TASK INPUTS:
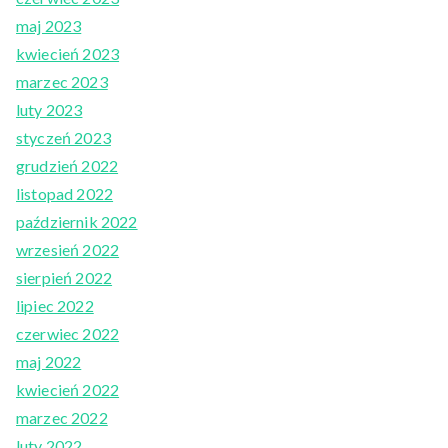
maj 2023
kwiecień 2023
marzec 2023
luty 2023
styczeń 2023
grudzień 2022
listopad 2022
październik 2022
wrzesień 2022
sierpień 2022
lipiec 2022
czerwiec 2022
maj 2022
kwiecień 2022
marzec 2022
luty 2022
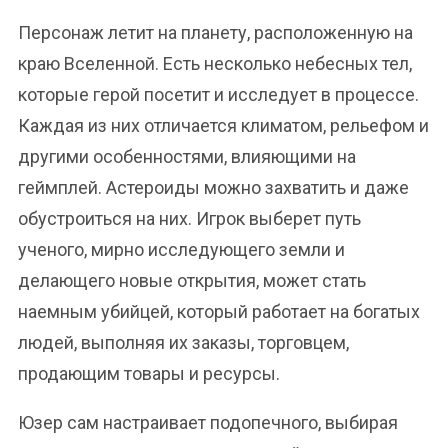
Персонаж летит на планету, расположенную на
краю Вселенной. Есть несколько небесных тел,
которые герой посетит и исследует в процессе.
Каждая из них отличается климатом, рельефом и
другими особенностями, влияющими на
геймплей. Астероиды можно захватить и даже
обустроиться на них. Игрок выберет путь
ученого, мирно исследующего земли и
делающего новые открытия, может стать
наемным убийцей, который работает на богатых
людей, выполняя их заказы, торговцем,
продающим товары и ресурсы.
Юзер сам настраивает подопечного, выбирая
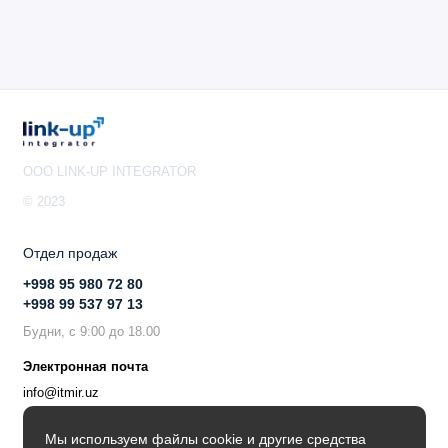
OOO LINK-UP INTEGRATOR
© 2023
Отдел продаж
+998 95 980 72 80
+998 99 537 97 13
Будни, с 9:00 до 18.00
Электронная почта
info@itmir.uz
Поддержка в мессенджере
Мы используем файлы cookie и другие средства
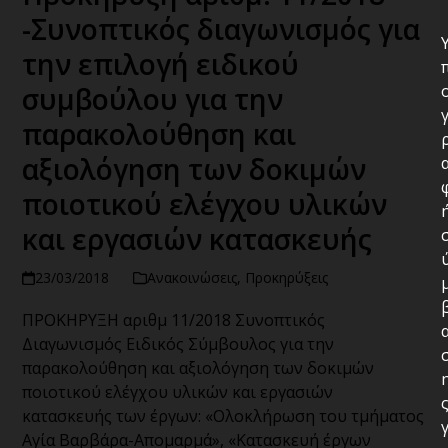
-Συνοπτικός διαγωνισμός για
την επιλογή ειδικού
συμβούλου για την
παρακολούθηση και
αξιολόγηση των δοκιμών
ποιοτικού ελέγχου υλικών
και εργασιών κατασκευής
23/03/2018
Ανακοινώσεις
,
Προκηρύξεις
ΠΡΟΚΗΡΥΞΗ αριθμ 11/2018 Συνοπτικός
Διαγωνισμός Ειδικός Σύμβουλος για την
παρακολούθηση και αξιολόγηση των δοκιμών
ποιοτικού ελέγχου υλικών και εργασιών
κατασκευής των έργων: «Ολοκλήρωση του τμήματος
Αγία Βαρβάρα-Απομαρμά», «Κατασκευή έργων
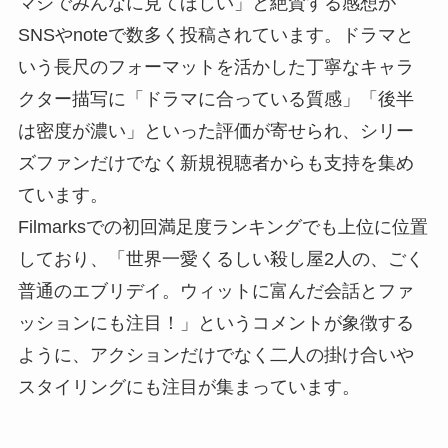
マジでみんなに見てほしい」と絶賛する感想が
SNSやnoteで数多く投稿されています。ドラマと
いう長尺のフォーマットを活かした丁寧なキャラ
クター描写に「ドラマに合っている質感」「後半
は密度が濃い」といった評価が寄せられ、シリー
ズファンだけでなく新規視聴者からも支持を集め
ています。
Filmarksでの初回満足度ランキングでも上位に位置
しており、「世界一愛くるしい殺し屋2人の、ごく
普通のエブリデイ。ウィットに富んだ会話とファ
ッションにも注目！」というコメントが象徴する
ように、アクションだけでなく二人の掛け合いや
スタイリングにも注目が集まっています。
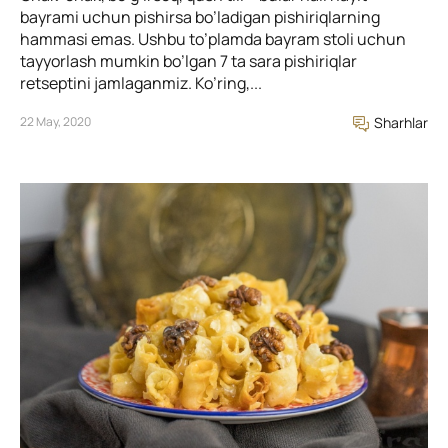
bayrami uchun pishirsa bo’ladigan pishiriqlarning
hammasi emas. Ushbu to’plamda bayram stoli uchun
tayyorlash mumkin bo’lgan 7 ta sara pishiriqlar
retseptini jamlaganmiz. Ko’ring,...
22 May, 2020
Sharhlar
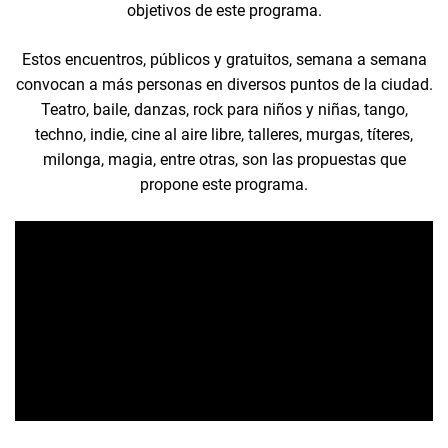
objetivos de este programa.
Estos encuentros, públicos y gratuitos, semana a semana
convocan a más personas en diversos puntos de la ciudad.
Teatro, baile, danzas, rock para niños y niñas, tango,
techno, indie, cine al aire libre, talleres, murgas, títeres,
milonga, magia, entre otras, son las propuestas que
propone este programa.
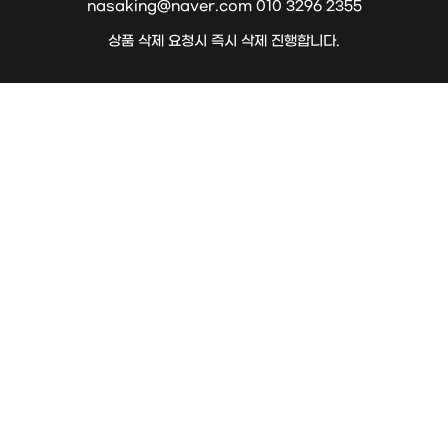
nasaking@naver.com 010 3296 2355
상품 삭제 요청시 즉시 삭제 진행합니다.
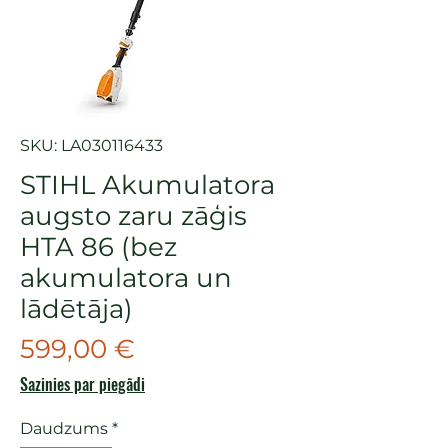
SKU: LA030116433
STIHL Akumulatora
augsto zaru zāģis
HTA 86 (bez
akumulatora un
lādētāja)
Cena
599,00 €
Sazinies par piegādi
Daudzums
*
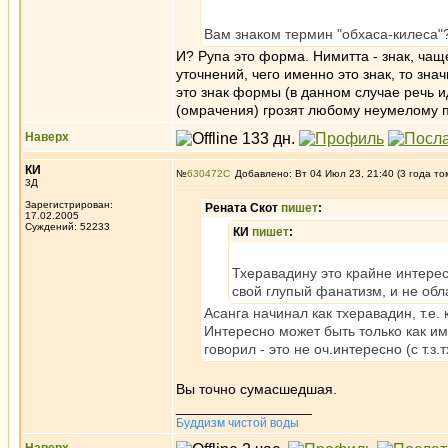
Вам знаком термин "обхаса-килеса"?
И? Рупа это форма. Нимитта - знак, чащ
уточнений, чего именно это знак, то зна
это знак формы (в данном случае речь 
(омрачения) грозят любому неумелому пр
Наверх
КИ
№
630472
Добавлено: Вт 04 Июл 23, 21:40 (3 года то
3Д
Зарегистрирован:
Рената Скот
пишет
:
17.02.2005
Суждений: 52233
КИ
пишет
:
Тхеравадину это крайне интересн
свой глупый фанатизм, и не обл
Асанга начинал как тхеравадин, т.е.
Интересно может быть только как им
говорил - это не оч.интересно (с т.з.
Вы точно сумасшедшая.
_________________
Буддизм чистой воды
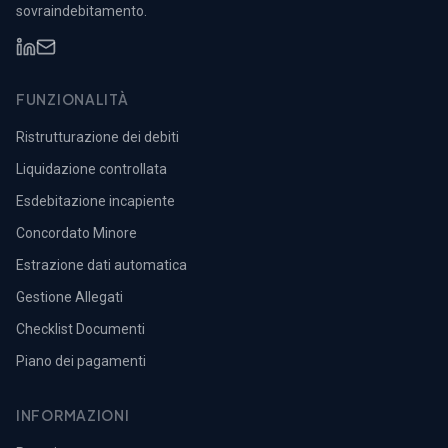
sovraindebitamento.
FUNZIONALITÀ
Ristrutturazione dei debiti
Liquidazione controllata
Esdebitazione incapiente
Concordato Minore
Estrazione dati automatica
Gestione Allegati
Checklist Documenti
Piano dei pagamenti
INFORMAZIONI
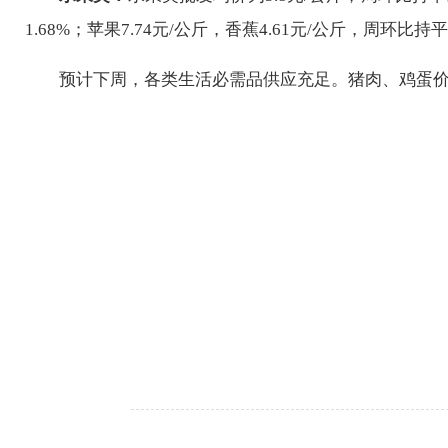
1.68%；
苹果
7.74
元/公斤，香蕉
4.61
元/公斤，周环比
持平
预计下周，各类生活必需品供应充足。猪肉、鸡蛋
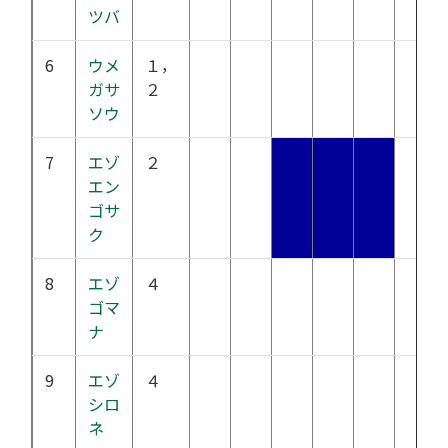
ツバ
6
ウメ
１，
ガサ
２
ソウ
7
エゾ
２
エン
ゴサ
ク
8
エゾ
４
ゴマ
ナ
9
エゾ
４
シロ
ネ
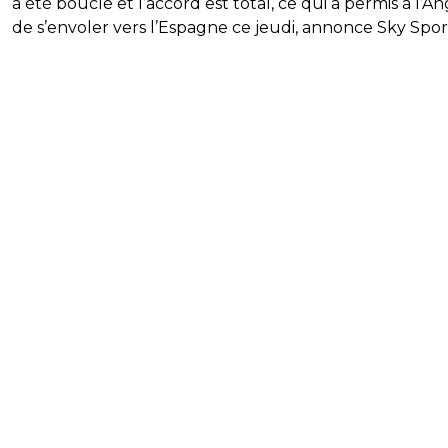
a été bouclé et l’accord est total, ce qui a permis à l’An
de s’envoler vers l’Espagne ce jeudi, annonce Sky Spor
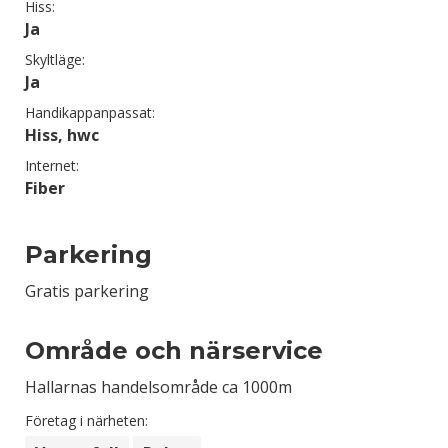
Hiss:
Ja
Skyltläge:
Ja
Handikappanpassat:
Hiss, hwc
Internet:
Fiber
Parkering
Gratis parkering
Område och närservice
Hallarnas handelsområde ca 1000m
Företag i närheten:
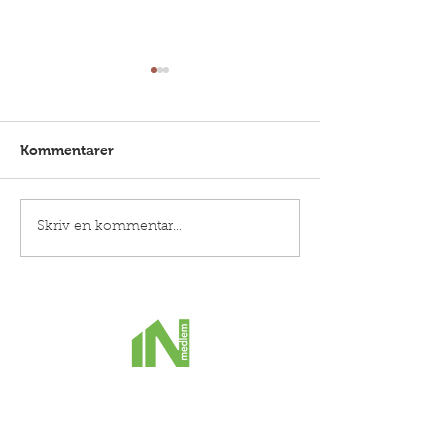
Avlopp
Kommentarer
Rördragning i
Skriv en kommentar...
diskbänksskåp
Kontakt:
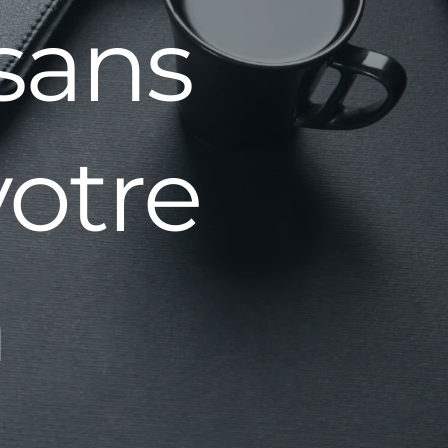
sans
votre
n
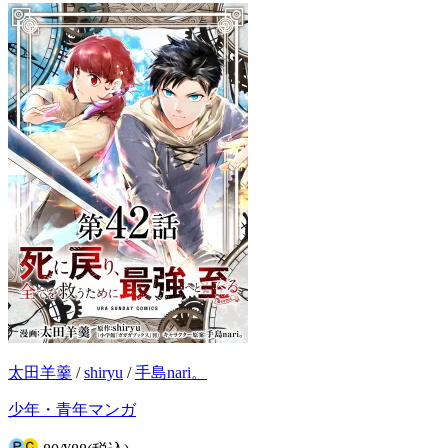
太田羊羹
/
shiryu
/
手島nari。
少年・青年マンガ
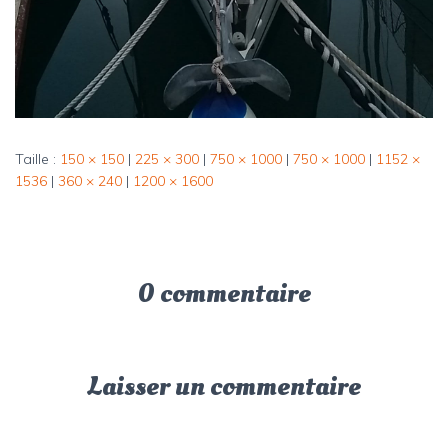
Taille :
150 × 150
|
225 × 300
|
750 × 1000
|
750 × 1000
|
1152 ×
1536
|
360 × 240
|
1200 × 1600
0 commentaire
Laisser un commentaire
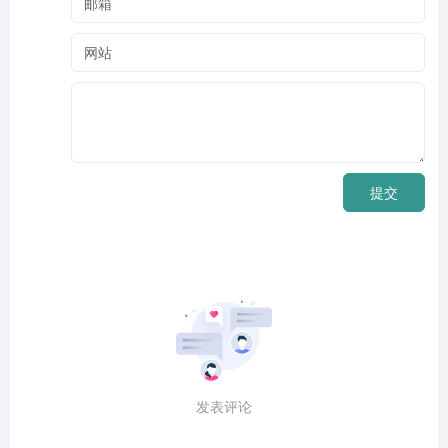
提交
发表评论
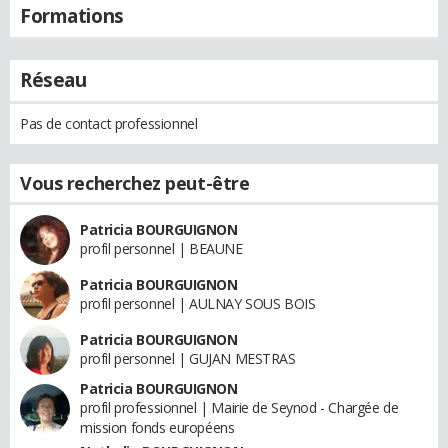
Formations
Réseau
Pas de contact professionnel
Vous recherchez peut-être
Patricia BOURGUIGNON
profil personnel | BEAUNE
Patricia BOURGUIGNON
profil personnel | AULNAY SOUS BOIS
Patricia BOURGUIGNON
profil personnel | GUJAN MESTRAS
Patricia BOURGUIGNON
profil professionnel | Mairie de Seynod - Chargée de
mission fonds européens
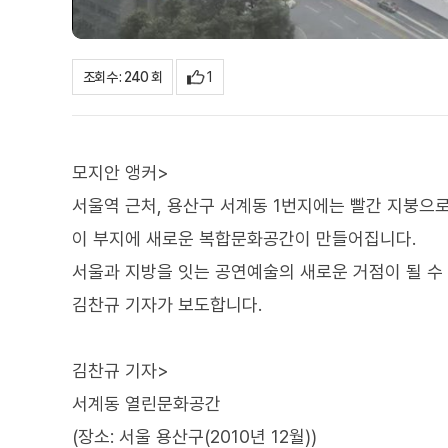
1
조회수 : 240 회
모지안 앵커>
서울역 근처, 용산구 서계동 1번지에는 빨간 지붕으
이 부지에 새로운 복합문화공간이 만들어집니다.
서울과 지방을 잇는 공연예술의 새로운 거점이 될 수 
김찬규 기자가 보도합니다.
김찬규 기자>
서계동 열린문화공간
(장소: 서울 용산구(2010년 12월))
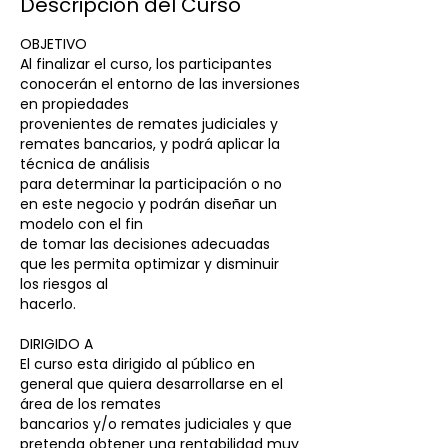
Descripción del Curso
a
d
OBJETIVO
o
Al finalizar el curso, los participantes
conocerán el entorno de las inversiones
en propiedades
provenientes de remates judiciales y
remates bancarios, y podrá aplicar la
técnica de análisis
para determinar la participación o no
en este negocio y podrán diseñar un
modelo con el fin
de tomar las decisiones adecuadas
que les permita optimizar y disminuir
los riesgos al
hacerlo.
DIRIGIDO A
El curso esta dirigido al público en
general que quiera desarrollarse en el
área de los remates
bancarios y/o remates judiciales y que
pretenda obtener una rentabilidad muy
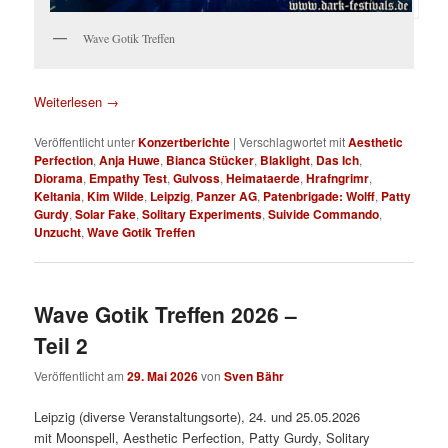
Wave Gotik Treffen
Weiterlesen
→
Veröffentlicht unter
Konzertberichte
|
Verschlagwortet mit
Aesthetic
Perfection
,
Anja Huwe
,
Bianca Stücker
,
Blaklight
,
Das Ich
,
Diorama
,
Empathy Test
,
Gulvoss
,
Heimataerde
,
Hrafngrimr
,
Keltania
,
Kim Wilde
,
Leipzig
,
Panzer AG
,
Patenbrigade: Wolff
,
Patty
Gurdy
,
Solar Fake
,
Solitary Experiments
,
Suivide Commando
,
Unzucht
,
Wave Gotik Treffen
Wave Gotik Treffen 2026 –
Teil 2
Veröffentlicht am
29. Mai 2026
von
Sven Bähr
Leipzig (diverse Veranstaltungsorte), 24. und 25.05.2026
mit Moonspell, Aesthetic Perfection, Patty Gurdy, Solitary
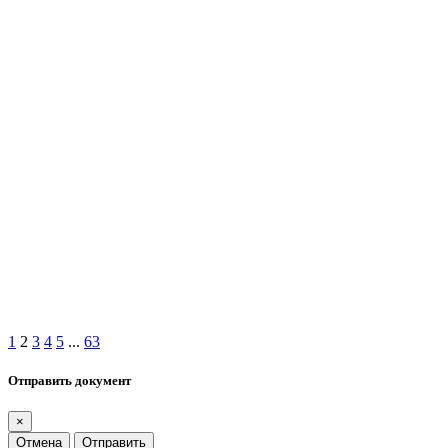
1
2
3
4
5
...
63
Отправить документ
×
Отмена
Отправить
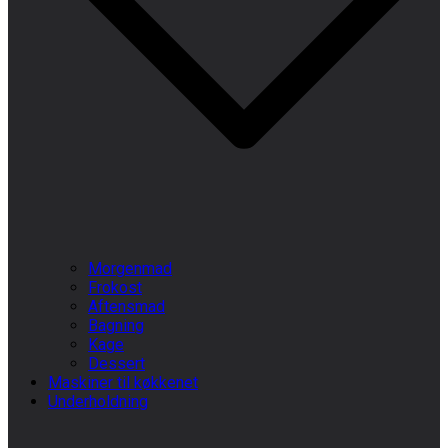
Morgenmad
Frokost
Aftensmad
Bagning
Kage
Dessert
Maskiner til køkkenet
Underholdning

TASK BRIEF:
Output the part of the data above that opens with the line containing "Вам знаком термин" and closes with the line containing "Асанга начинал как тхеравадин, т.е." as a JSON list of strings, one string per line, with both of those lines included and blank lines left out.

EXPECTED OUTPUT:
[
  "Вам знаком термин \"обхаса-килеса\"?",
  "И? Рупа это форма. Нимитта - знак, чащ",
  "уточнений, чего именно это знак, то зна",
  "это знак формы (в данном случае речь ",
  "(омрачения) грозят любому неумелому пр",
  "Наверх",
  "КИ",
  "№",
  "630472",
  "Добавлено: Вт 04 Июл 23, 21:40 (3 года то",
  "3Д",
  "Зарегистрирован:",
  "Рената Скот",
  "пишет",
  ":",
  "17.02.2005",
  "Суждений: 52233",
  "КИ",
  "пишет",
  ":",
  "Тхеравадину это крайне интересн",
  "свой глупый фанатизм, и не обл",
  "Асанга начинал как тхеравадин, т.е."
]